DATASET RECORDS Block Start
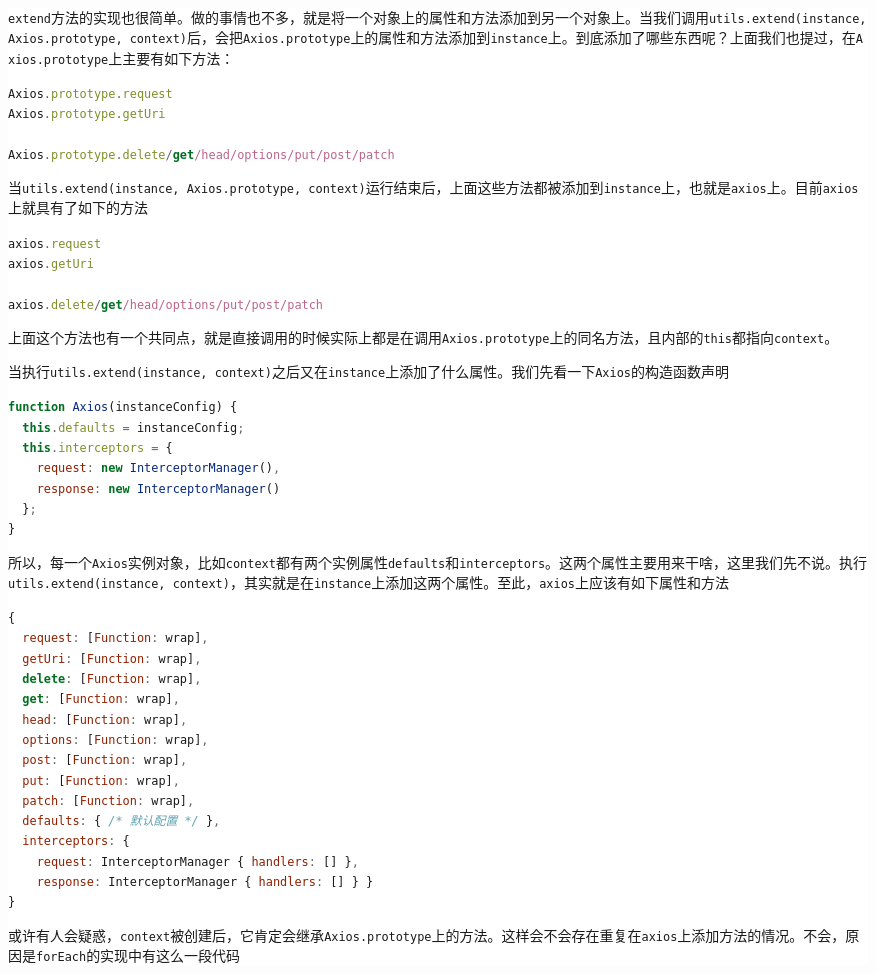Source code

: `extend`方法的实现也很简单。做的事情也不多，就是将一个对象上的属性和方法添加到另一个对象上。当我们调用`utils.extend(instance, Axios.prototype, context)`后，会把`Axios.prototype`上的属性和方法添加到`instance`上。到底添加了哪些东西呢？上面我们也提过，在`Axios.prototype`上主要有如下方法：

```js
Axios.prototype.request
Axios.prototype.getUri

Axios.prototype.delete/get/head/options/put/post/patch
```

当`utils.extend(instance, Axios.prototype, context)`运行结束后，上面这些方法都被添加到`instance`上，也就是`axios`上。目前`axios`上就具有了如下的方法

```js
axios.request
axios.getUri

axios.delete/get/head/options/put/post/patch
```

上面这个方法也有一个共同点，就是直接调用的时候实际上都是在调用`Axios.prototype`上的同名方法，且内部的`this`都指向`context`。

当执行`utils.extend(instance, context)`之后又在`instance`上添加了什么属性。我们先看一下`Axios`的构造函数声明

```js
function Axios(instanceConfig) {
  this.defaults = instanceConfig;
  this.interceptors = {
    request: new InterceptorManager(),
    response: new InterceptorManager()
  };
}
```

所以，每一个`Axios`实例对象，比如`context`都有两个实例属性`defaults`和`interceptors`。这两个属性主要用来干啥，这里我们先不说。执行`utils.extend(instance, context)`，其实就是在`instance`上添加这两个属性。至此，`axios`上应该有如下属性和方法

```js
{
  request: [Function: wrap],
  getUri: [Function: wrap],
  delete: [Function: wrap],
  get: [Function: wrap],
  head: [Function: wrap],
  options: [Function: wrap],
  post: [Function: wrap],
  put: [Function: wrap],
  patch: [Function: wrap],
  defaults: { /* 默认配置 */ },
  interceptors: {
    request: InterceptorManager { handlers: [] },
    response: InterceptorManager { handlers: [] } }
}
```

或许有人会疑惑，`context`被创建后，它肯定会继承`Axios.prototype`上的方法。这样会不会存在重复在`axios`上添加方法的情况。不会，原因是`forEach`的实现中有这么一段代码
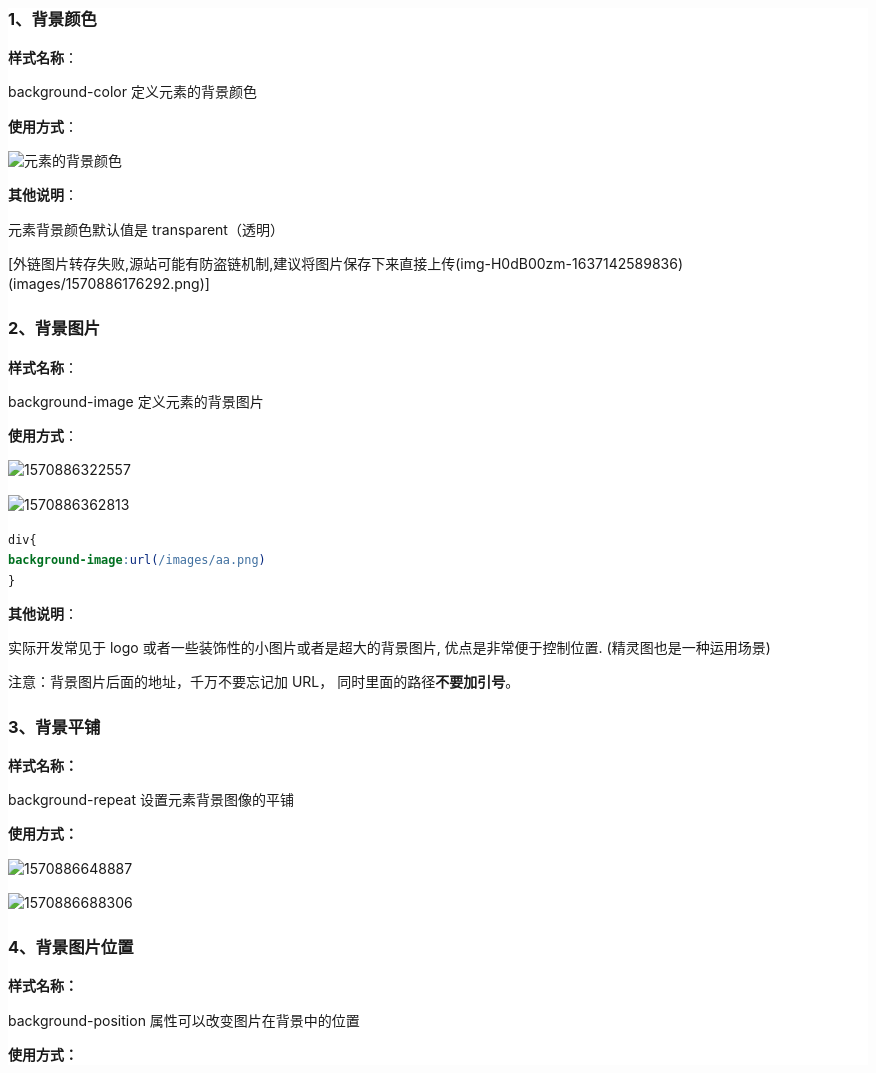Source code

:### 1、背景颜色

**样式名称**：

background-color 定义元素的背景颜色

**使用方式**：

![元素的背景颜色](https://img-blog.csdnimg.cn/img_convert/f1c191e5853ba9a3166299206c462280.png)

**其他说明**：

元素背景颜色默认值是 transparent（透明）

\[外链图片转存失败,源站可能有防盗链机制,建议将图片保存下来直接上传(img-H0dB00zm-1637142589836)(images/1570886176292.png)\]

### 2、背景图片

**样式名称**：

background-image 定义元素的背景图片

**使用方式**：

![1570886322557](https://img-blog.csdnimg.cn/img_convert/2981dc23ac352a37cd035ba2ce35e870.png)

![1570886362813](https://img-blog.csdnimg.cn/img_convert/c99a8149a344b2efc0c36c628b74fca7.png)
```css
div{
background-image:url(/images/aa.png)
}
```
**其他说明**：

实际开发常见于 logo 或者一些装饰性的小图片或者是超大的背景图片, 优点是非常便于控制位置. (精灵图也是一种运用场景)

注意：背景图片后面的地址，千万不要忘记加 URL， 同时里面的路径**不要加引号**。

### 3、背景平铺

**样式名称：**

background-repeat 设置元素背景图像的平铺

**使用方式：**

![1570886648887](https://img-blog.csdnimg.cn/img_convert/69d346cb74444a7d0866fcbd1cb12515.png)

![1570886688306](https://img-blog.csdnimg.cn/img_convert/a4866f351a643daf8a7b10ccc0fbd0db.png)

### 4、背景图片位置

**样式名称：**

background-position 属性可以改变图片在背景中的位置

**使用方式：**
DATASET RECORDS Block End
● TASK INSTRUCTIONS
Give back, word for word, the lines from the one with "元素背景颜色默认值是 transparent（透明）" through the last line of the entries, both included, and no other line.

● FINISHED TASK
元素背景颜色默认值是 transparent（透明）

\[外链图片转存失败,源站可能有防盗链机制,建议将图片保存下来直接上传(img-H0dB00zm-1637142589836)(images/1570886176292.png)\]

### 2、背景图片

**样式名称**：

background-image 定义元素的背景图片

**使用方式**：

![1570886322557](https://img-blog.csdnimg.cn/img_convert/2981dc23ac352a37cd035ba2ce35e870.png)

![1570886362813](https://img-blog.csdnimg.cn/img_convert/c99a8149a344b2efc0c36c628b74fca7.png)
```css
div{
background-image:url(/images/aa.png)
}
```
**其他说明**：

实际开发常见于 logo 或者一些装饰性的小图片或者是超大的背景图片, 优点是非常便于控制位置. (精灵图也是一种运用场景)

注意：背景图片后面的地址，千万不要忘记加 URL， 同时里面的路径**不要加引号**。

### 3、背景平铺

**样式名称：**

background-repeat 设置元素背景图像的平铺

**使用方式：**

![1570886648887](https://img-blog.csdnimg.cn/img_convert/69d346cb74444a7d0866fcbd1cb12515.png)

![1570886688306](https://img-blog.csdnimg.cn/img_convert/a4866f351a643daf8a7b10ccc0fbd0db.png)

### 4、背景图片位置

**样式名称：**

background-position 属性可以改变图片在背景中的位置

**使用方式：**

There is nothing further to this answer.